To those not in news, however, it seems to have created more talk about gun issues.
The issue that is more on my mind with this particular shooting, as with most shootings, is mental health.
This country doesn’t do enough to care for those who have mental health issues.
And similarly, those people don’t feel comfortable coming forward about issues they may have, because they feel like they will be ridiculed instead of helped.
I can’t talk about that, though. Of course not. Because then I would be slammed by the political-correctness Nazis that drown my social media (and sometimes my real life) with their sensitive nature.
One person I know very well is one of these people. She told me that placing the blame on mental health was offensive to those with mental health issues.

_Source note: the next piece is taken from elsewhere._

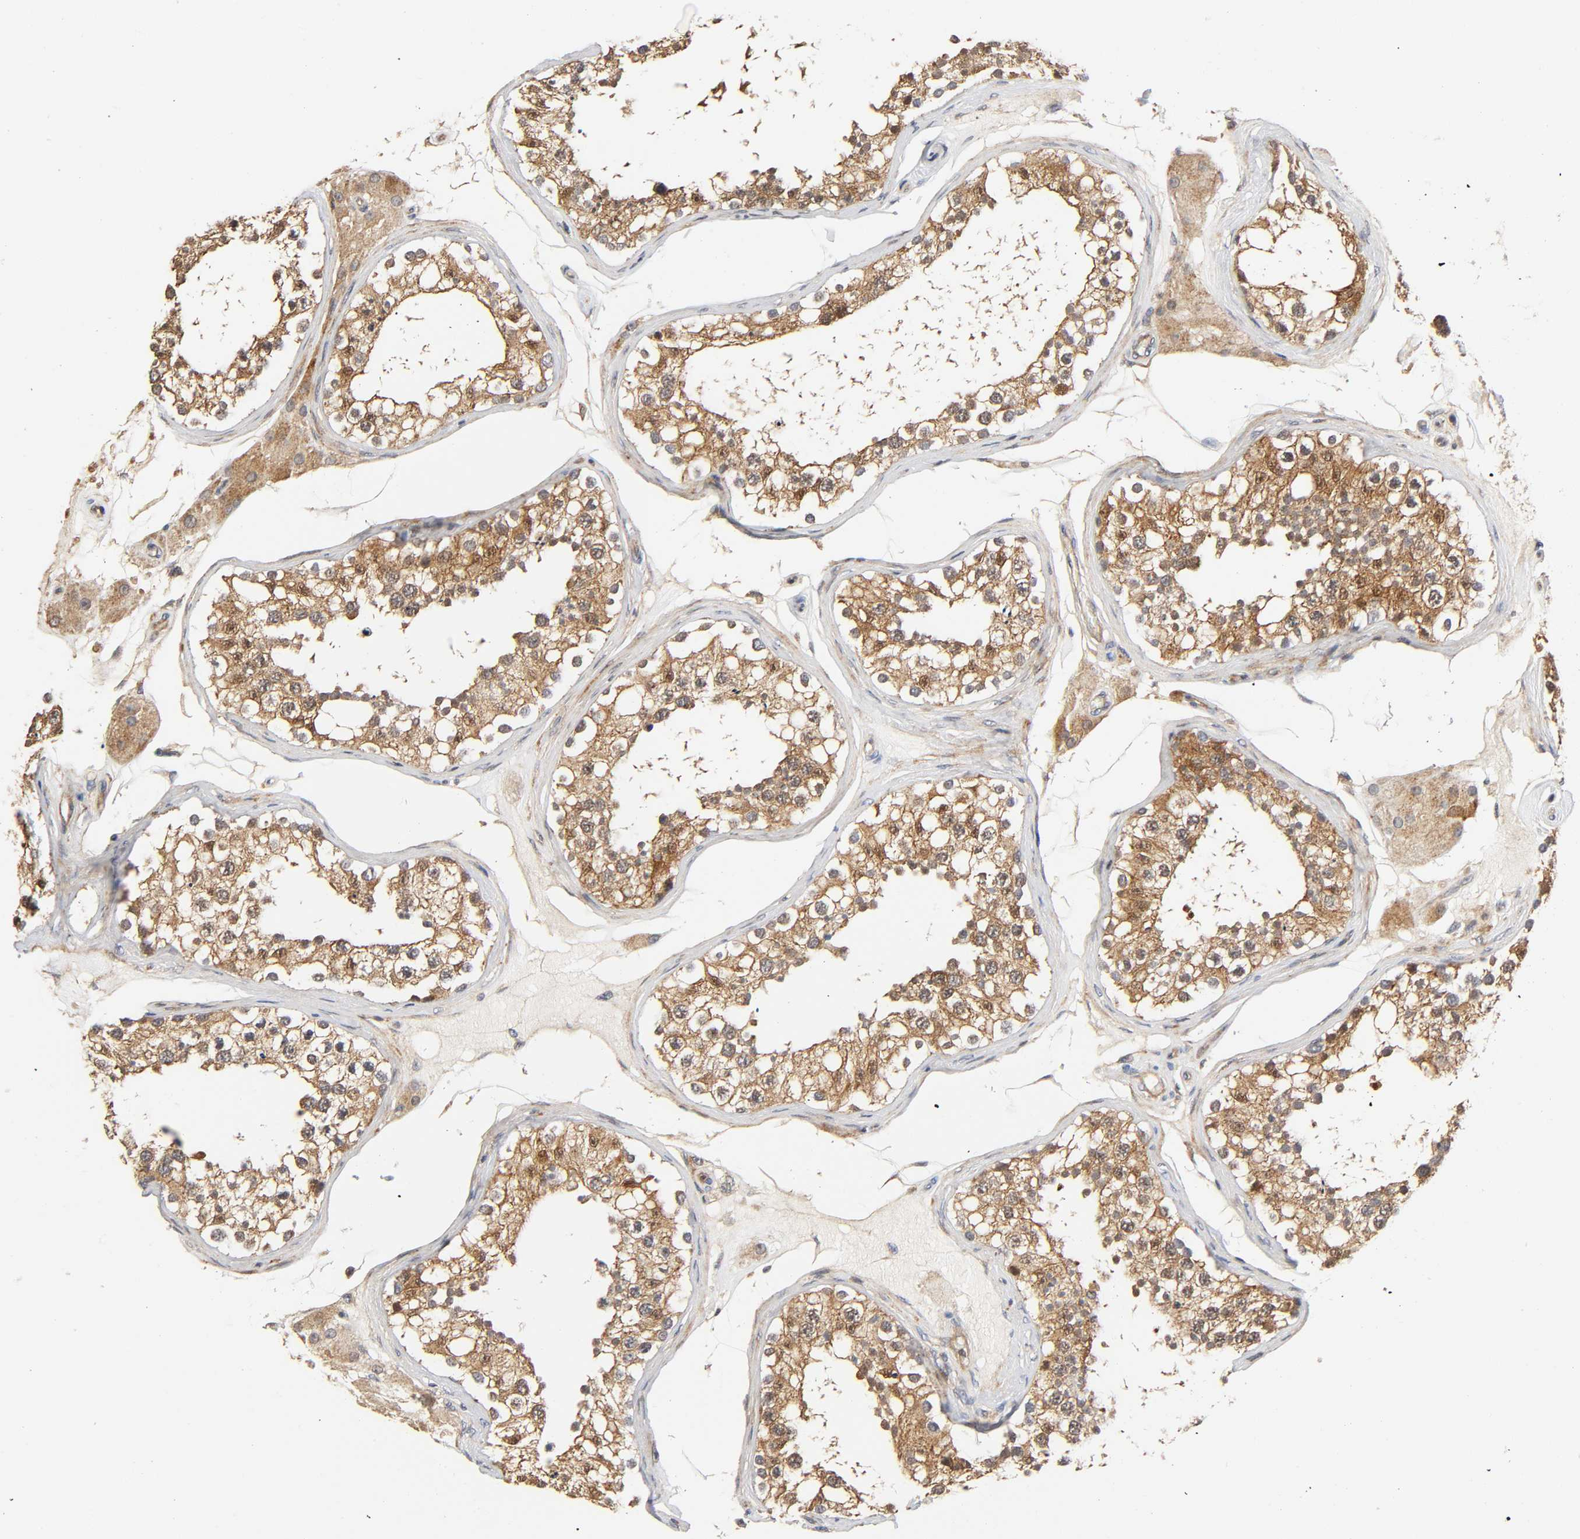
{"staining": {"intensity": "moderate", "quantity": ">75%", "location": "cytoplasmic/membranous,nuclear"}, "tissue": "testis", "cell_type": "Cells in seminiferous ducts", "image_type": "normal", "snomed": [{"axis": "morphology", "description": "Normal tissue, NOS"}, {"axis": "topography", "description": "Testis"}], "caption": "Immunohistochemical staining of unremarkable testis reveals moderate cytoplasmic/membranous,nuclear protein positivity in about >75% of cells in seminiferous ducts.", "gene": "CASP9", "patient": {"sex": "male", "age": 68}}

When I tried to approach the mental health topic after the Sandy Hook Elementary school shooting in 2012, a number of people told me guns, not mental health, was to blame.
I assume this is because by me talking about mental health, I could hurt the feelings of those with mental health issues. I can’t hurt the feelings of an inanimate object such as a gun.
I’m not saying that gun laws aren’t an issue. It would be a lie to say I don’t get nervous when I see a person with a gun on his or her hip in public.
However, that doesn’t mean the underlying issue isn’t just as important. So, why the outcry? Why can’t I speak my mind without creating a politically correct backlash?
An essay by Greg Lukianoff and Jonathan Haidt in the September 2015 issue of The Atlantic said about the current political correctness movement: “The ultimate aim, it seems, is to turn campuses into ‘safe spaces’ where young adults are shielded from words and ideas that make some uncomfortable.”
This terrifies me, as I came to college in an attempt to broaden my horizons, not have them limited.
I see this happening throughout society. In what I like to call “Tumblrizing” of the world, we see “trigger warnings” introduced into the real world so that people are not offended easily.
Ultimately, if Roanoke shooter Vester Flanagan had not been able to obtain guns legally, he might have obtained them illegally.
So why are we focusing on taking away the guns he would still get and not trying to find a way to help Flanagan so that he did not want to commit murders?
Saying that we can’t talk about mental health being a serious issue because it might offend someone is ridiculous.
How can we fix a serious issue if we don’t talk about it?
If you think you can live your whole life without being offended, think again.